▶ WHAT IS BEING ASKED: Rewrite the rows below, replacing "categories" with "groups" and leaving everything else unchanged. Leave the pictures out of your version.

[Chart analysis data]
+ + + + +

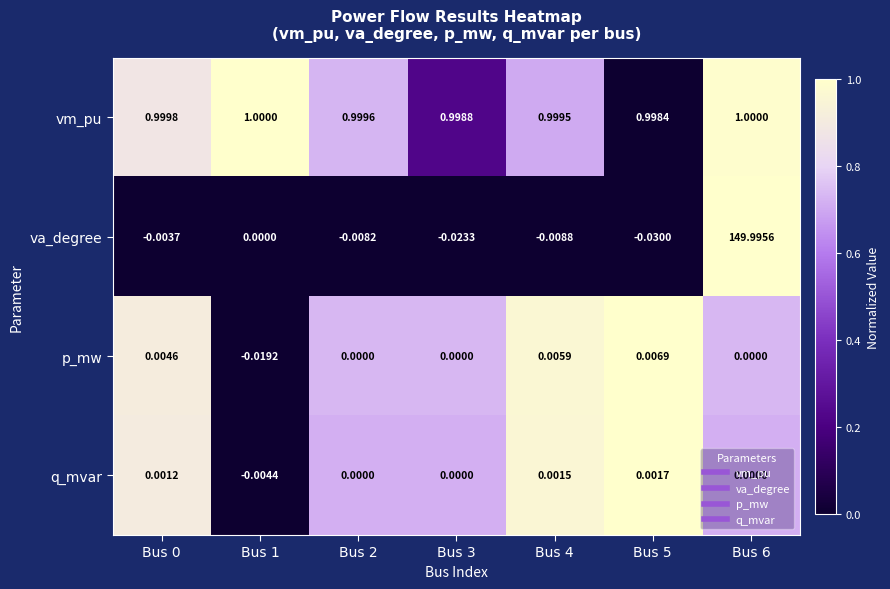

At Bus 5, list the series in order from largest to smallest.

vm_pu, p_mw, q_mvar, va_degree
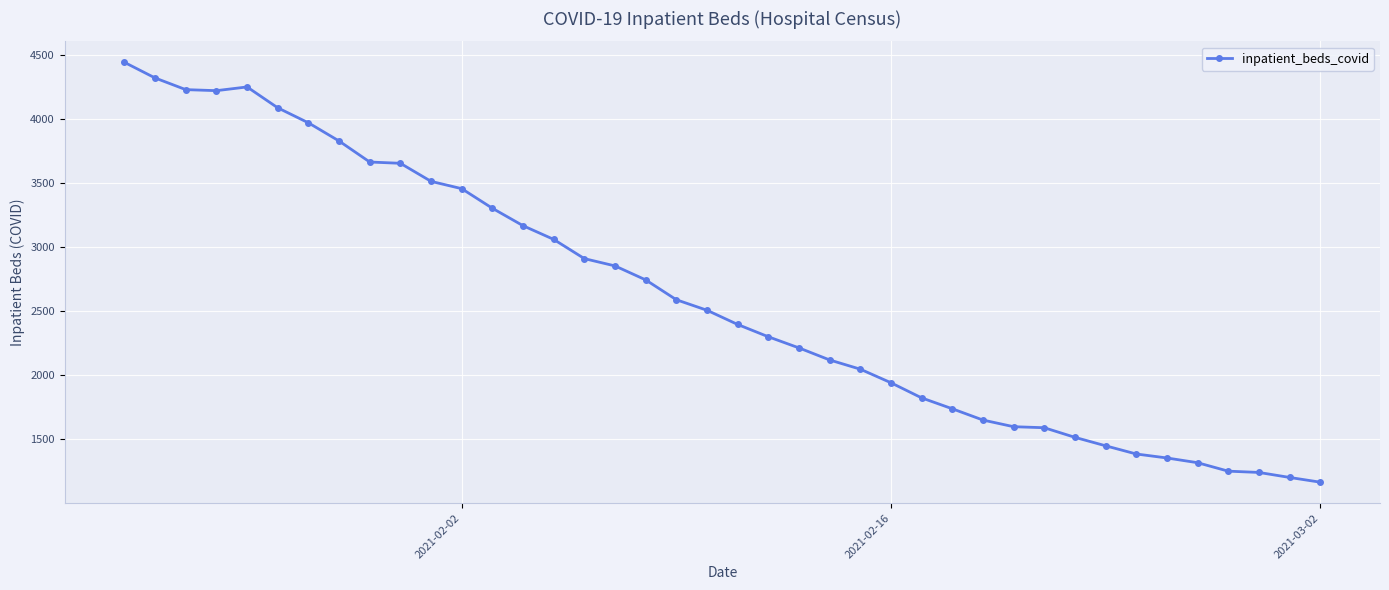

How many categories are shown in the chart?

40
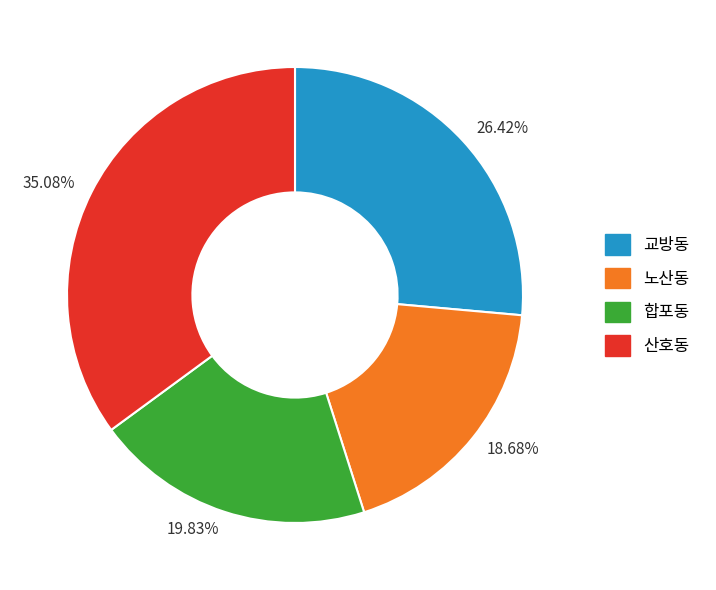

Which has a higher value, 26.42% or 18.68%?

26.42%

+ + + + +

▶ SOLUTION FOR THIS PROBLEM:
At Bus 5, list the series in order from largest to smallest.

vm_pu, p_mw, q_mvar, va_degree

How many groups are shown in the chart?

40

Which has a higher value, 26.42% or 18.68%?

26.42%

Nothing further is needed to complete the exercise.